Emocje, adrenalina i przeżycie przygód oraz doświadczenie świetnej zabawy, gwarantowane!Spotkania rodzinne
Kiedy rodzice mieli ostatni czas spotkać się i spokojnie porozmawiać ze… swoim rodzeństwem, kuzynami, przyjaciółmi z młodości? Większość z nich ma już pewnie własne dzieci, zatem pociechy zyskają nowych kompanów do zabawy, a ich rodzice okazję by przywołać wspomnienia, pośmiać się, poczuć przez chwilę dzieckiem i… pokazać dzieciakom, że „musimy się spotkać”, „zdzwonimy się” to niekoniecznie wygodne, puste hasła, którymi dorośli zbywają się nawzajem.A może… bez planu?
Tak, bez pompy, wielkich słów, wydawania pieniędzy? Wystarczy, że spakujemy plecaki i wsiądziemy na rowery albo pójdziemy na pieszą wyprawę, niekoniecznie po najbliższej okolicy. Ostatecznie, że wsiądziemy w samochód i pojedziemy przed siebie, w kierunku, który nigdy nie był nam po drodze, na którego sprawdzenie nigdy nie ma czasu. Ahoj przygodo! I rodzinny pikniku na nowym terenie, degustowany po kilku godzinach zabaw na świeżym powietrzu!
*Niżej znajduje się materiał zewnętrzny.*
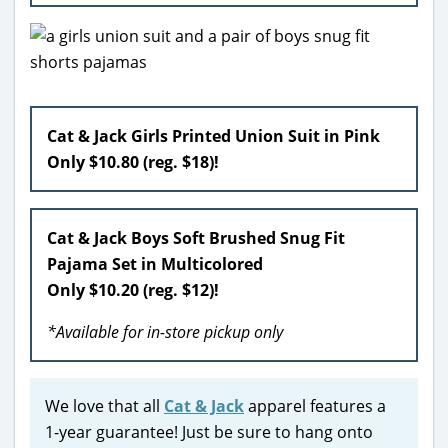
Cat & Jack Girls Printed Union Suit in Pink
Only $10.80 (reg. $18)!
Cat & Jack Boys Soft Brushed Snug Fit
Pajama Set in Multicolored
Only $10.20 (reg. $12)!
*Available for in-store pickup only
We love that all
Cat & Jack
apparel features a
1-year guarantee! Just be sure to hang onto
Pomysłów naprawdę jest wiele, wybraliśmy jedynie kilka, a wszystkie łączy to, aby… tego dnia skupić się, na tym, co najważniejsze – byciu razem, pokazaniu sobie nawzajem, że jesteśmy dla siebie ważni, że cenne to wspólnie spędzony czas, a nie wartość biletu wstępu do parku rozrywki. Nasze dzieci, przyzwyczajone paradoksalnie do wielkich emocji, stymulacji wieloma bodźcami, wręcz znudzone wszystkim tym, co super, hiper i niesamowite, może odkryją, razem z nami, wyjątkowość sprawiania, że kiedy jesteśmy razem, wyjątkowe mogą okazać się po prostu miłe chwile?